The government appealed, and it just filed its opening brief.
The main argument that the government makes on appeal is that the district court failed to appreciate the service and value associated with obtaining a PTIN:
The PTIN provides a special benefit to tax return preparers because, as even the District Court held, it is required by statute and regulation to lawfully prepare returns for compensation. If a return preparer does not obtain a PTIN and provide it on returns he or she prepares, the preparer is subject to penalties of up to $25,000 per year, I.R.C. § 6695(c), as well as to being enjoined from preparing returns, I.R.C. § 7407. Return preparers comprise only a tiny fraction of the U.S. population, and the members of the general public who are not preparers have no occasion to request PTINs and receive no direct benefit from their issuance to those individuals who are return preparers. The issuance of PTINs thus provides a special benefit to the recipients of the PTINs, and therefore the IOAA authorizes the IRS to charge a user fee for PTINs.

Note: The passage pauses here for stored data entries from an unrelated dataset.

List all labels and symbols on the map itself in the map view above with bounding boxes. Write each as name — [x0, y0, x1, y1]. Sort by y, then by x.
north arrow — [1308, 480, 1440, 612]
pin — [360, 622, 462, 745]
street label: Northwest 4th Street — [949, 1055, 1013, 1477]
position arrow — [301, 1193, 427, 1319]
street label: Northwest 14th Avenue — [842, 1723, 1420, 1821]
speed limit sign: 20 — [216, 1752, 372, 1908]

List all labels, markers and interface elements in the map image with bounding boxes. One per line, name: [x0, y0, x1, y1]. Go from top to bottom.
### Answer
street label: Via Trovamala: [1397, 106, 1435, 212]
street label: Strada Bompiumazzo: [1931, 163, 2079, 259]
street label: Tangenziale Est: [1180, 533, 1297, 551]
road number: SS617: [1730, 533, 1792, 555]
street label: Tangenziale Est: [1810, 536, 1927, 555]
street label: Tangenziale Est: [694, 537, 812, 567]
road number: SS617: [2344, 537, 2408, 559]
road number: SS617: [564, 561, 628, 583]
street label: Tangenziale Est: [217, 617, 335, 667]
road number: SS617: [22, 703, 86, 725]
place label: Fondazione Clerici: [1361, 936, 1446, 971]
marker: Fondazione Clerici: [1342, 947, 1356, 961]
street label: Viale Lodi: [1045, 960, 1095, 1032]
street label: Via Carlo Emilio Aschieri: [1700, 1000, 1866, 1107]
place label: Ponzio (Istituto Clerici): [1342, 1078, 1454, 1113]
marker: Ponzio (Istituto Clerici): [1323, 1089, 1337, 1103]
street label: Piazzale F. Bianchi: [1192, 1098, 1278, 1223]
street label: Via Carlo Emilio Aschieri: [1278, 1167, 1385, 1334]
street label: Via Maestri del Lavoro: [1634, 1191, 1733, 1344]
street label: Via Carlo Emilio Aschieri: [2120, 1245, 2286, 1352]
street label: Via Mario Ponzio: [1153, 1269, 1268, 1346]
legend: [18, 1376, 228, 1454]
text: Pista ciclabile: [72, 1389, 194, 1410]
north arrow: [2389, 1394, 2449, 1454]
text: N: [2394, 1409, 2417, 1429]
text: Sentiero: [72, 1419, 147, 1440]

In addition the government emphasized that the PTIN program helps “to protect preparers’ SSNs, which was Congress’s purpose in authorizing the IRS to create and mandate the use of the PTIN.”
The government on appeal attempts to separate the PTIN requirement from the regulation regime that Loving struck down. In so doing, the government emphasizes that while PTINs played a key role in that ill-fated regulatory regime (essentially only registered or licensed return preparers were eligible for a PTIN in the pre-Loving world) PTINs have a value and role that is distinct from regulating preparers.
As readers may recall, the district court’s conclusion mooted the alternative argument that the user fees IRS charged were excessive. If the government prevails on appeal, that issue will resurface.